WHAT THE TASK ASKS ▸ Look through the data for the string "wire". Copy every line where it is found.

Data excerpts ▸
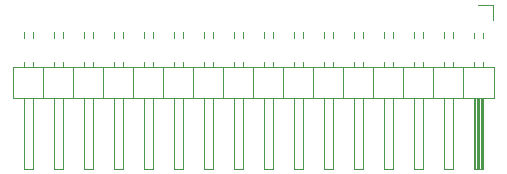
<source format=gbr>
%TF.GenerationSoftware,KiCad,Pcbnew,(5.1.9-0-10_14)*%
%TF.CreationDate,2021-09-15T11:04:57-05:00*%
%TF.ProjectId,nand7400-plaque,6e616e64-3734-4303-902d-706c61717565,rev?*%
%TF.SameCoordinates,Original*%
%TF.FileFunction,Legend,Top*%
%TF.FilePolarity,Positive*%
%FSLAX46Y46*%
G04 Gerber Fmt 4.6, Leading zero omitted, Abs format (unit mm)*
G04 Created by KiCad (PCBNEW (5.1.9-0-10_14)) date 2021-09-15 11:04:57*
%MOMM*%
%LPD*%
G01*
G04 APERTURE LIST*
%ADD10C,0.120000*%
G04 APERTURE END LIST*
D10*
%TO.C,REF\u002A\u002A*%
X160470000Y-80515000D02*
X160470000Y-81785000D01*
X159200000Y-80515000D02*
X160470000Y-80515000D01*
X120720000Y-82827929D02*
X120720000Y-83282071D01*
X121480000Y-82827929D02*
X121480000Y-83282071D01*
X120720000Y-85367929D02*
X120720000Y-85765000D01*
X121480000Y-85367929D02*
X121480000Y-85765000D01*
X120720000Y-94425000D02*
X120720000Y-88425000D01*
X121480000Y-94425000D02*
X120720000Y-94425000D01*
X121480000Y-88425000D02*
X121480000Y-94425000D01*
X122370000Y-85765000D02*
X122370000Y-88425000D01*
X123260000Y-82827929D02*
X123260000Y-83282071D01*
X124020000Y-82827929D02*
X124020000Y-83282071D01*
X123260000Y-85367929D02*
X123260000Y-85765000D01*
X124020000Y-85367929D02*
X124020000Y-85765000D01*
X123260000Y-94425000D02*
X123260000Y-88425000D01*
X124020000Y-94425000D02*
X123260000Y-94425000D01*
X124020000Y-88425000D02*
X124020000Y-94425000D01*
X124910000Y-85765000D02*
X124910000Y-88425000D01*
X125800000Y-82827929D02*
X125800000Y-83282071D01*
X126560000Y-82827929D02*
X126560000Y-83282071D01*
X125800000Y-85367929D02*
X125800000Y-85765000D01*
X126560000Y-85367929D02*
X126560000Y-85765000D01*
X125800000Y-94425000D02*
X125800000Y-88425000D01*
X126560000Y-94425000D02*
X125800000Y-94425000D01*
X126560000Y-88425000D02*
X126560000Y-94425000D01*
X127450000Y-85765000D02*
X127450000Y-88425000D01*
X128340000Y-82827929D02*
X128340000Y-83282071D01*
X129100000Y-82827929D02*
X129100000Y-83282071D01*
X128340000Y-85367929D02*
X128340000Y-85765000D01*
X129100000Y-85367929D02*
X129100000Y-85765000D01*
X128340000Y-94425000D02*
X128340000Y-88425000D01*
X129100000Y-94425000D02*
X128340000Y-94425000D01*
X129100000Y-88425000D02*
X129100000Y-94425000D01*
X129990000Y-85765000D02*
X129990000Y-88425000D01*
X130880000Y-82827929D02*
X130880000Y-83282071D01*
X131640000Y-82827929D02*
X131640000Y-83282071D01*
X130880000Y-85367929D02*
X130880000Y-85765000D01*
X131640000Y-85367929D02*
X131640000Y-85765000D01*
X130880000Y-94425000D02*
X130880000Y-88425000D01*
X131640000Y-94425000D02*
X130880000Y-94425000D01*
X131640000Y-88425000D02*
X131640000Y-94425000D01*
X132530000Y-85765000D02*
X132530000Y-88425000D01*
X133420000Y-82827929D02*
X133420000Y-83282071D01*
X134180000Y-82827929D02*
X134180000Y-83282071D01*
X133420000Y-85367929D02*
X133420000Y-85765000D01*
X134180000Y-85367929D02*
X134180000Y-85765000D01*
X133420000Y-94425000D02*
X133420000Y-88425000D01*
X134180000Y-94425000D02*
X133420000Y-94425000D01*
X134180000Y-88425000D02*
X134180000Y-94425000D01*
X135070000Y-85765000D02*
X135070000Y-88425000D01*
X135960000Y-82827929D02*
X135960000Y-83282071D01*
X136720000Y-82827929D02*
X136720000Y-83282071D01*
X135960000Y-85367929D02*
X135960000Y-85765000D01*
X136720000Y-85367929D02*
X136720000Y-85765000D01*
X135960000Y-94425000D02*
X135960000Y-88425000D01*
X136720000Y-94425000D02*
X135960000Y-94425000D01*
X136720000Y-88425000D02*
X136720000Y-94425000D01*
X137610000Y-85765000D02*
X137610000Y-88425000D01*
X138500000Y-82827929D02*
X138500000Y-83282071D01*
X139260000Y-82827929D02*
X139260000Y-83282071D01*
X138500000Y-85367929D02*
X138500000Y-85765000D01*
X139260000Y-85367929D02*
X139260000Y-85765000D01*
X138500000Y-94425000D02*
X138500000Y-88425000D01*
X139260000Y-94425000D02*
X138500000Y-94425000D01*
X139260000Y-88425000D02*
X139260000Y-94425000D01*
X140150000Y-85765000D02*
X140150000Y-88425000D01*
X141040000Y-82827929D02*
X141040000Y-83282071D01*
X141800000Y-82827929D02*
X141800000Y-83282071D01*
X141040000Y-85367929D02*
X141040000Y-85765000D01*
X141800000Y-85367929D02*
X141800000Y-85765000D01*
X141040000Y-94425000D02*
X141040000Y-88425000D01*
X141800000Y-94425000D02*
X141040000Y-94425000D01*
X141800000Y-88425000D02*
X141800000Y-94425000D01*
X142690000Y-85765000D02*
X142690000Y-88425000D01*
X143580000Y-82827929D02*
X143580000Y-83282071D01*
X144340000Y-82827929D02*
X144340000Y-83282071D01*
X143580000Y-85367929D02*
X143580000Y-85765000D01*
X144340000Y-85367929D02*
X144340000Y-85765000D01*
X143580000Y-94425000D02*
X143580000Y-88425000D01*
X144340000Y-94425000D02*
X143580000Y-94425000D01*
X144340000Y-88425000D02*
X144340000Y-94425000D01*
X145230000Y-85765000D02*
X145230000Y-88425000D01*
X146120000Y-82827929D02*
X146120000Y-83282071D01*
X146880000Y-82827929D02*
X146880000Y-83282071D01*
X146120000Y-85367929D02*
X146120000Y-85765000D01*
X146880000Y-85367929D02*
X146880000Y-85765000D01*
X146120000Y-94425000D02*
X146120000Y-88425000D01*
X146880000Y-94425000D02*
X146120000Y-94425000D01*
X146880000Y-88425000D02*
X146880000Y-94425000D01*
X147770000Y-85765000D02*
X147770000Y-88425000D01*
X148660000Y-82827929D02*
X148660000Y-83282071D01*
X149420000Y-82827929D02*
X149420000Y-83282071D01*
X148660000Y-85367929D02*
X148660000Y-85765000D01*
X149420000Y-85367929D02*
X149420000Y-85765000D01*
X148660000Y-94425000D02*
X148660000Y-88425000D01*
X149420000Y-94425000D02*
X148660000Y-94425000D01*
X149420000Y-88425000D02*
X149420000Y-94425000D01*
X150310000Y-85765000D02*
X150310000Y-88425000D01*
X151200000Y-82827929D02*
X151200000Y-83282071D01*
X151960000Y-82827929D02*
X151960000Y-83282071D01*
X151200000Y-85367929D02*
X151200000Y-85765000D01*
X151960000Y-85367929D02*
X151960000Y-85765000D01*
X151200000Y-94425000D02*
X151200000Y-88425000D01*
X151960000Y-94425000D02*
X151200000Y-94425000D01*
X151960000Y-88425000D02*
X151960000Y-94425000D01*
X152850000Y-85765000D02*
X152850000Y-88425000D01*
X153740000Y-82827929D02*
X153740000Y-83282071D01*
X154500000Y-82827929D02*
X154500000Y-83282071D01*
X153740000Y-85367929D02*
X153740000Y-85765000D01*
X154500000Y-85367929D02*
X154500000Y-85765000D01*
X153740000Y-94425000D02*
X153740000Y-88425000D01*
X154500000Y-94425000D02*
X153740000Y-94425000D01*
X154500000Y-88425000D02*
X154500000Y-94425000D01*
X155390000Y-85765000D02*
X155390000Y-88425000D01*
X156280000Y-82827929D02*
X156280000Y-83282071D01*
X157040000Y-82827929D02*
X157040000Y-83282071D01*
X156280000Y-85367929D02*
X156280000Y-85765000D01*
X157040000Y-85367929D02*
X157040000Y-85765000D01*
X156280000Y-94425000D02*
X156280000Y-88425000D01*
X157040000Y-94425000D02*
X156280000Y-94425000D01*
X157040000Y-88425000D02*
X157040000Y-94425000D01*
X157930000Y-85765000D02*
X157930000Y-88425000D01*
X158820000Y-82895000D02*
X158820000Y-83282071D01*
X159580000Y-82895000D02*
X159580000Y-83282071D01*
X158820000Y-85367929D02*
X158820000Y-85765000D01*
X159580000Y-85367929D02*
X159580000Y-85765000D01*
X158920000Y-88425000D02*
X158920000Y-94425000D01*
X159040000Y-88425000D02*
X159040000Y-94425000D01*
X159160000Y-88425000D02*
X159160000Y-94425000D01*
X159280000Y-88425000D02*
X159280000Y-94425000D01*
X159400000Y-88425000D02*
X159400000Y-94425000D01*
X159520000Y-88425000D02*
X159520000Y-94425000D01*
X158820000Y-94425000D02*
X158820000Y-88425000D01*
X159580000Y-94425000D02*
X158820000Y-94425000D01*
X159580000Y-88425000D02*
X159580000Y-94425000D01*
X160530000Y-88425000D02*
X160530000Y-85765000D01*
X119770000Y-88425000D02*
X160530000Y-88425000D01*
X119770000Y-85765000D02*
X119770000Y-88425000D01*
X160530000Y-85765000D02*
X119770000Y-85765000D01*
%TD*%
M02*

</source>
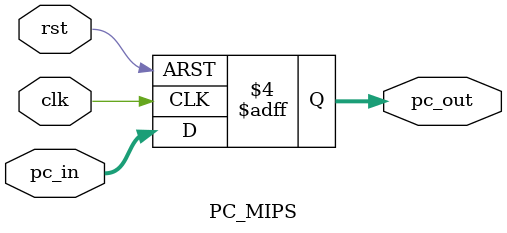
<source format=v>
module PC_MIPS 
#(parameter pc_width = 32)(
  input wire                  clk,rst,
  input wire [pc_width-1:0]   pc_in,
  output reg [pc_width-1:0]   pc_out

);
         

always @(posedge clk,negedge rst)
  begin
    if(!rst)
      begin
        pc_out <= 'b0;
      end
    else 
      begin
        pc_out <= pc_in;
      end
  end
  initial
    begin
      pc_out = 'b0;
      end
endmodule 
</source>
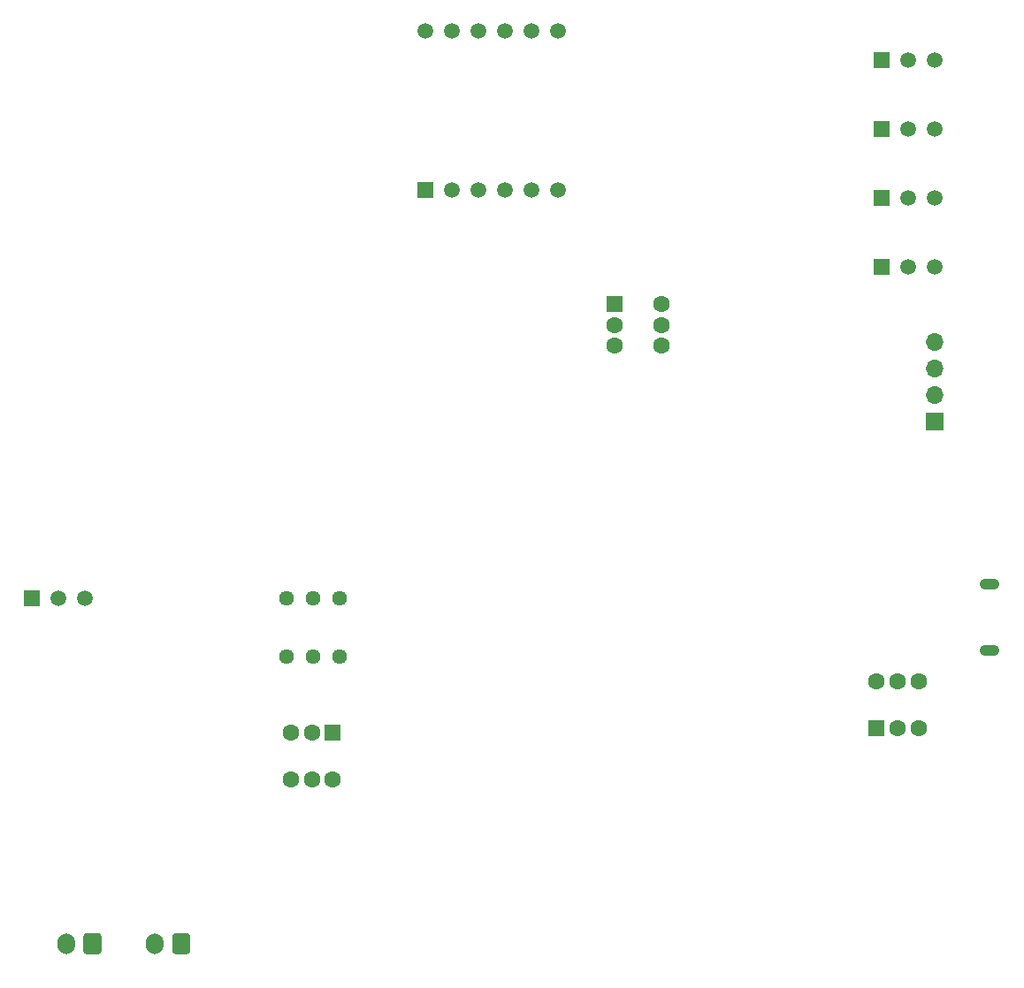
<source format=gbs>
G04 #@! TF.GenerationSoftware,KiCad,Pcbnew,(5.1.10)-1*
G04 #@! TF.CreationDate,2021-08-06T21:51:28+08:00*
G04 #@! TF.ProjectId,digital_thermometer,64696769-7461-46c5-9f74-6865726d6f6d,rev?*
G04 #@! TF.SameCoordinates,Original*
G04 #@! TF.FileFunction,Soldermask,Bot*
G04 #@! TF.FilePolarity,Negative*
%FSLAX45Y45*%
G04 Gerber Fmt 4.5, Leading zero omitted, Abs format (unit mm)*
G04 Created by KiCad (PCBNEW (5.1.10)-1) date 2021-08-06 21:51:28*
%MOMM*%
%LPD*%
G01*
G04 APERTURE LIST*
%ADD10C,1.600000*%
%ADD11R,1.600000X1.600000*%
%ADD12O,1.700000X2.000000*%
%ADD13R,1.500000X1.500000*%
%ADD14C,1.500000*%
%ADD15C,1.440000*%
%ADD16O,1.900000X1.050000*%
%ADD17O,1.700000X1.700000*%
%ADD18R,1.700000X1.700000*%
G04 APERTURE END LIST*
D10*
G04 #@! TO.C,SW5*
X8545000Y-12946000D03*
X8145000Y-12496000D03*
X8345000Y-12946000D03*
X8345000Y-12496000D03*
X8145000Y-12946000D03*
D11*
X8545000Y-12496000D03*
G04 #@! TD*
D10*
G04 #@! TO.C,SW4*
X11695000Y-8390000D03*
X11245000Y-8790000D03*
X11695000Y-8590000D03*
X11245000Y-8590000D03*
X11695000Y-8790000D03*
D11*
X11245000Y-8390000D03*
G04 #@! TD*
D12*
G04 #@! TO.C,J3*
X6844000Y-14518000D03*
G36*
G01*
X7179000Y-14443000D02*
X7179000Y-14593000D01*
G75*
G02*
X7154000Y-14618000I-25000J0D01*
G01*
X7034000Y-14618000D01*
G75*
G02*
X7009000Y-14593000I0J25000D01*
G01*
X7009000Y-14443000D01*
G75*
G02*
X7034000Y-14418000I25000J0D01*
G01*
X7154000Y-14418000D01*
G75*
G02*
X7179000Y-14443000I0J-25000D01*
G01*
G37*
G04 #@! TD*
D13*
G04 #@! TO.C,Q4*
X13802200Y-6056000D03*
D14*
X14310200Y-6056000D03*
X14056200Y-6056000D03*
G04 #@! TD*
G04 #@! TO.C,U1*
X9433400Y-5776600D03*
X9687400Y-5776600D03*
X9941400Y-5776600D03*
X10195400Y-5776600D03*
X10449400Y-5776600D03*
X10703400Y-5776600D03*
X10703400Y-7300600D03*
X10449400Y-7300600D03*
X10195400Y-7300600D03*
X9941400Y-7300600D03*
X9687400Y-7300600D03*
D13*
X9433400Y-7300600D03*
G04 #@! TD*
G04 #@! TO.C,U4*
X5667000Y-11209500D03*
D14*
X6175000Y-11209500D03*
X5921000Y-11209500D03*
G04 #@! TD*
D10*
G04 #@! TO.C,SW6*
X13751400Y-12008400D03*
X14151400Y-12458400D03*
X13951400Y-12008400D03*
X13951400Y-12458400D03*
X14151400Y-12008400D03*
D11*
X13751400Y-12458400D03*
G04 #@! TD*
D15*
G04 #@! TO.C,RV2*
X8608000Y-11207000D03*
X8354000Y-11207000D03*
X8100000Y-11207000D03*
G04 #@! TD*
G04 #@! TO.C,RV1*
X8608000Y-11764500D03*
X8354000Y-11764500D03*
X8100000Y-11764500D03*
G04 #@! TD*
D12*
G04 #@! TO.C,J2*
X5993000Y-14518000D03*
G36*
G01*
X6328000Y-14443000D02*
X6328000Y-14593000D01*
G75*
G02*
X6303000Y-14618000I-25000J0D01*
G01*
X6183000Y-14618000D01*
G75*
G02*
X6158000Y-14593000I0J25000D01*
G01*
X6158000Y-14443000D01*
G75*
G02*
X6183000Y-14418000I25000J0D01*
G01*
X6303000Y-14418000D01*
G75*
G02*
X6328000Y-14443000I0J-25000D01*
G01*
G37*
G04 #@! TD*
D13*
G04 #@! TO.C,Q3*
X13802200Y-6716400D03*
D14*
X14310200Y-6716400D03*
X14056200Y-6716400D03*
G04 #@! TD*
D13*
G04 #@! TO.C,Q2*
X13802200Y-7376800D03*
D14*
X14310200Y-7376800D03*
X14056200Y-7376800D03*
G04 #@! TD*
D13*
G04 #@! TO.C,Q1*
X13802200Y-8037200D03*
D14*
X14310200Y-8037200D03*
X14056200Y-8037200D03*
G04 #@! TD*
D16*
G04 #@! TO.C,J4*
X14836600Y-11071600D03*
X14836600Y-11711600D03*
G04 #@! TD*
D17*
G04 #@! TO.C,J1*
X14310000Y-8753000D03*
X14310000Y-9007000D03*
X14310000Y-9261000D03*
D18*
X14310000Y-9515000D03*
G04 #@! TD*
M02*

</source>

RESULT OF THE TASK ▸
  input wire                  clk,rst,
  input wire [pc_width-1:0]   pc_in,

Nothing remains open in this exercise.